Any right-thinking African who entertains the argument that the ICC has unfairly targeted Africans since its inception should be ashamed of themselves.

But it gets better. The same opinion polls show most Kenyans are unlikely to ever vote for those party bosses on Moreno Ocampo’s list of doom. Serves them right!

Accountability

So where does the Kenyan story leave us? As Zimbabweans, we must begin to hold our leaders accountable for their actions.

Reports from the disputed 2008 elections showed party bosses and candidates were paying party youths to terrorize opponents and their supporters.

Sometimes these party youths were transported to different villages and towns to burn down opponents’ homes, rape women and in some cases, kill. While a few of these foot soldiers have been dragged to court, do we not know the sponsors of these terror campaigns? In the name of political compromise, some of these man-eating monsters are now sitting pretty as ‘esteemed’ cabinet members in the so-called GNU.
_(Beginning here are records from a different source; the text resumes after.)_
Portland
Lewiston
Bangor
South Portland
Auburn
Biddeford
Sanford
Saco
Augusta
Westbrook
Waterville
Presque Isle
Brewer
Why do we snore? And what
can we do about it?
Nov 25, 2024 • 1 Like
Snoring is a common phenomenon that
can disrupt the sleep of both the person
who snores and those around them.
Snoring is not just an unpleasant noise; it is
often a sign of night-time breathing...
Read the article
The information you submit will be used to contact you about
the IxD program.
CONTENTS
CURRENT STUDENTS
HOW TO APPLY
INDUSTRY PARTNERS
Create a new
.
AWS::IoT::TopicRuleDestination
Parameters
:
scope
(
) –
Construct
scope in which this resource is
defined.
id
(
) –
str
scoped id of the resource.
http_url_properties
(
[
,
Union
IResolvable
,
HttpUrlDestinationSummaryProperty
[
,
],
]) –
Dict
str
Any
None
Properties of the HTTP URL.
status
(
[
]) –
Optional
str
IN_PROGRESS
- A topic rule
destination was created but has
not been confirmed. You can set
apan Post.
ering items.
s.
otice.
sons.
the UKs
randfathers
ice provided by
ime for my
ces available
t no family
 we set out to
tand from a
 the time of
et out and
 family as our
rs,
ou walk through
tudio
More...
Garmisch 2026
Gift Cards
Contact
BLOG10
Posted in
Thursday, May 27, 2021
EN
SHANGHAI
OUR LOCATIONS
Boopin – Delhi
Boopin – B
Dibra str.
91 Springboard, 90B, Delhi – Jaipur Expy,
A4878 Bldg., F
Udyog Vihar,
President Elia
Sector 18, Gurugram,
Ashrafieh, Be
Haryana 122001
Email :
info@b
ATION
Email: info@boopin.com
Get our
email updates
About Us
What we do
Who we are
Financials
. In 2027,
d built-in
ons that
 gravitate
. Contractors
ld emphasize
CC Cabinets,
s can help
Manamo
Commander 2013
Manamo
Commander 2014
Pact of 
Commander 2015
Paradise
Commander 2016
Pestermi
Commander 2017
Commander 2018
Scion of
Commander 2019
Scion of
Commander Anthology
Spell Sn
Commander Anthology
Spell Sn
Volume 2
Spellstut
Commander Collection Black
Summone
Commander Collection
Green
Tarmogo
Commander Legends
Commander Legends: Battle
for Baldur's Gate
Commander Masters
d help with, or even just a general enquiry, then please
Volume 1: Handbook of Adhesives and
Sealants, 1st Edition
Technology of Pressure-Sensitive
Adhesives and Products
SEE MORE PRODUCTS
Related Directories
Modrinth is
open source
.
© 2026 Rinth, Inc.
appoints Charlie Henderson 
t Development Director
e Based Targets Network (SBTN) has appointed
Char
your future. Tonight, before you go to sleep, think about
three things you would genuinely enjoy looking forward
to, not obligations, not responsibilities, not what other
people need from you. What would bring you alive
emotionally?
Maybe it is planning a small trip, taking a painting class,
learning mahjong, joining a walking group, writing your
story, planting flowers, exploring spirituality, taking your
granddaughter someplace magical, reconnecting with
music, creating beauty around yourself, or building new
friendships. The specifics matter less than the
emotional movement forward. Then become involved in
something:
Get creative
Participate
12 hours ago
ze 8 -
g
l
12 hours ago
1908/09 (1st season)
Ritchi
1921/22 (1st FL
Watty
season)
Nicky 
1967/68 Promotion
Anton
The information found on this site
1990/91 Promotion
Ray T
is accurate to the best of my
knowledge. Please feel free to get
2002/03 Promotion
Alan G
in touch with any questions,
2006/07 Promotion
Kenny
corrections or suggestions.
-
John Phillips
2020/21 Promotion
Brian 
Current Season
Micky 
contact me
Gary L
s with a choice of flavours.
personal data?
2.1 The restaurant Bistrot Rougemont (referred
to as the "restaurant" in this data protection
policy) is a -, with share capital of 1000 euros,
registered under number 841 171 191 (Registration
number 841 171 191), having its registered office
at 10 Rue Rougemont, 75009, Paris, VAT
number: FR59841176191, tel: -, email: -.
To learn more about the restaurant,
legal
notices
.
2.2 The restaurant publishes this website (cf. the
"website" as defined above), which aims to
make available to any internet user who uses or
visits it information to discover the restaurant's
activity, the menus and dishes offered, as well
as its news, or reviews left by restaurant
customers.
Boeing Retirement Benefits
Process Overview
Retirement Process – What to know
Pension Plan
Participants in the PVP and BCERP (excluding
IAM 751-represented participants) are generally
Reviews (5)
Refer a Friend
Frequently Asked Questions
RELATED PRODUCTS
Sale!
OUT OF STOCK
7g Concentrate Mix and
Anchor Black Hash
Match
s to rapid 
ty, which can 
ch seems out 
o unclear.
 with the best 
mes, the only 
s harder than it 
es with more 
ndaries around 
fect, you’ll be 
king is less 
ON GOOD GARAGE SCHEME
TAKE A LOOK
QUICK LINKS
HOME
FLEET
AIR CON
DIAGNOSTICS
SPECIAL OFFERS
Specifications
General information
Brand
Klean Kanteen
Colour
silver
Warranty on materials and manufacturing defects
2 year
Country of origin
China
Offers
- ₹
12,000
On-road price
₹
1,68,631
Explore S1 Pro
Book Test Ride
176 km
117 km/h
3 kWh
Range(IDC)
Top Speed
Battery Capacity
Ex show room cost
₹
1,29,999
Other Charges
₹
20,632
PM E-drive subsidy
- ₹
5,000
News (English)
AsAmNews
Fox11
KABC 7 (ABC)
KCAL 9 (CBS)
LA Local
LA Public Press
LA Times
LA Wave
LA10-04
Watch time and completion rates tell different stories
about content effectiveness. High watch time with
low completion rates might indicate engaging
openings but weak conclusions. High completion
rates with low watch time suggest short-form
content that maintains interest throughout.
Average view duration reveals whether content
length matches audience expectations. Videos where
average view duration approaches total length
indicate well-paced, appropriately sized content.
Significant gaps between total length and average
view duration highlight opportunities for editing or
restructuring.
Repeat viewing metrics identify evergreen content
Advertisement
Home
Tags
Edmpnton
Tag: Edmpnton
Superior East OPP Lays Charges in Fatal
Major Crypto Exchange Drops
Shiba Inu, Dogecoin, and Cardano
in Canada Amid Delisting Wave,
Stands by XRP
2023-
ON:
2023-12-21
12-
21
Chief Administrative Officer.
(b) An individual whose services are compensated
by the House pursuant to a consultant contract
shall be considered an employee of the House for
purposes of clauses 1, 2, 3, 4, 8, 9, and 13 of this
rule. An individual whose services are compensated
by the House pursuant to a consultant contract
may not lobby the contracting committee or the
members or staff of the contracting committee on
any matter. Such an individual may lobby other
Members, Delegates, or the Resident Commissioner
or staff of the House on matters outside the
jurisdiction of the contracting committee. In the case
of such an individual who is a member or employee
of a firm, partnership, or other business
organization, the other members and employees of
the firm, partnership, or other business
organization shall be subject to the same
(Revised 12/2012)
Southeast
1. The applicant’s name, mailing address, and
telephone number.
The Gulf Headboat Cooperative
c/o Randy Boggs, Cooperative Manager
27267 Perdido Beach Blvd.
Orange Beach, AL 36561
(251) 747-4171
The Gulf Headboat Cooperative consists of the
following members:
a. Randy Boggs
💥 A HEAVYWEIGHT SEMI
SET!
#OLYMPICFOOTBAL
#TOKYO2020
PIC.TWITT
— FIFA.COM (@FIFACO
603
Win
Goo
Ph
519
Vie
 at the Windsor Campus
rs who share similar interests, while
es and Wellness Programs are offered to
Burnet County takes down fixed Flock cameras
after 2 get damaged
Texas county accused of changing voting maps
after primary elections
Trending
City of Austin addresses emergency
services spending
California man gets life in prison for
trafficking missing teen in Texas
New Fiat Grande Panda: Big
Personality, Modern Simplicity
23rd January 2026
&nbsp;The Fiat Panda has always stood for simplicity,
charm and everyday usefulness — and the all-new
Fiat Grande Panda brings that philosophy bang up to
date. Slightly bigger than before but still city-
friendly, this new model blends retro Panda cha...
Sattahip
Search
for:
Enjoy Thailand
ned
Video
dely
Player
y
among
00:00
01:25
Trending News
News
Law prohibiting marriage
Our communities must refuse to be marshaled into tribal garrisons and reduced to tribes-people, so to speak.

In the forthcoming election, our young people must refuse to be reduced to running dogs of party bosses who would otherwise never touch them with a ten-foot pole.

More importantly, we need a new constitution that clearly holds sponsors and perpetrators of political violence accountable.

After all, villages and towns that were ripped apart by political violence in 2008 have yet to heal while those who sponsored that violence have gleefully barricaded themselves behind high walls and travel in fast German cars. Pasi nemhondi! Viva o povo!